Gabe grunted. “Uh, bad idea. Shade is with someone special now. He’s not going to be interested in Nikki. He’ll undoubtedly hurt her feelings to get his point across.”
“I tried to tell her that. Hell if she’ll listen to me.”
“Maybe I should drop you and Nikki off at the hotel. You can find her a room,” he said, pausing to make sure it was clear that Nikki would not be following them to Austin. Best friend in tow or not, Melanie was his this weekend.
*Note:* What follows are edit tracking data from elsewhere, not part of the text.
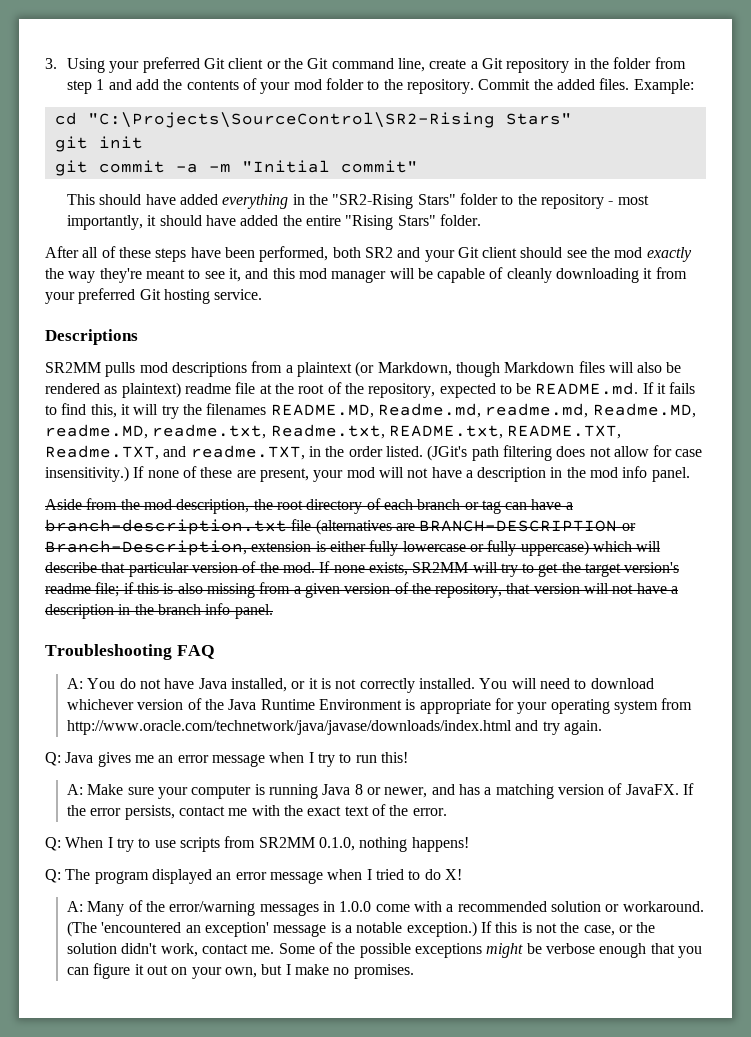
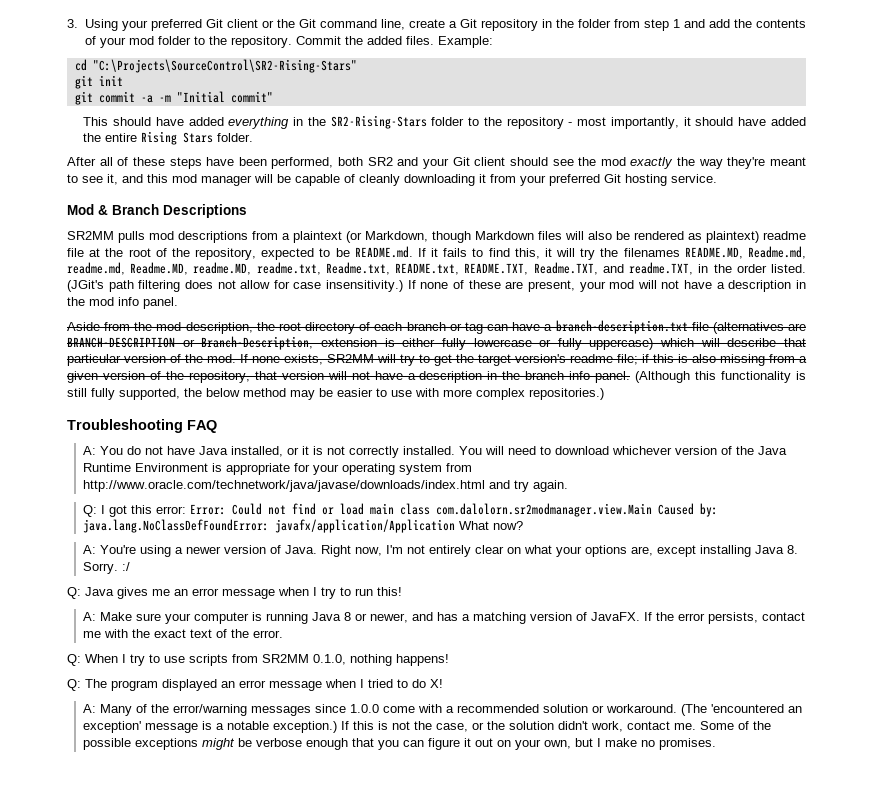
[87,112,572,128] "C:\Projects\SourceControl\SR2-Rising Stars" -> [92,59,357,73] "C:\Projects\SourceControl\SR2-Rising-Stars"
[332,194,456,209] "SR2-Rising Stars" -> [330,115,427,129] SR2-Rising-Stars
[345,215,436,230] "Rising Stars" -> [141,131,214,145] Rising Stars
(263, 294) none -> [67,204,159,215] Mod & Branch
(273, 611) none -> [635,371,807,383] [67,388,604,400] (Although this functionality is still fully supported, the below method may be easier to use with more complex repositories.)
(603, 727) none -> [83,503,719,517] [83,519,524,533] [83,545,799,557] [83,562,131,574] // Q: I got this error: Error: Could not find or load main class com.dalolorn.sr2modmanager.view.Main Caused by: java.lang.NoClassDefFoundError: javafx/application/Application What now? // A: You're using a newer version of Java. Right now, I'm not entirely clear on what your options are, except installing Java 8. Sorry. :/
[322,901,335,912] in -> [315,704,347,713] since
He wasn’t going to bow to the impulses of one of Shade’s past lays. “I can meet up with you—just you—after the show and we’ll head to Austin. Our chartered flight leaves at midnight, so we won’t have time to deal with Nikki after the show.”
“You don’t want me at the concert?” she asked, and he couldn’t tell if she was pissed or hurt or just asking a question.
“I do want you there. I want you to be the last person I see before I climb behind my drum kit and the first one I see when I stumble out sweaty and exhausted an hour later. But it’s a bad idea for Nikki to be there. I don’t mean to be rude, but she wasn’t invited, and I doubt that Shade led her to believe she could hope for some sort of relationship with him.”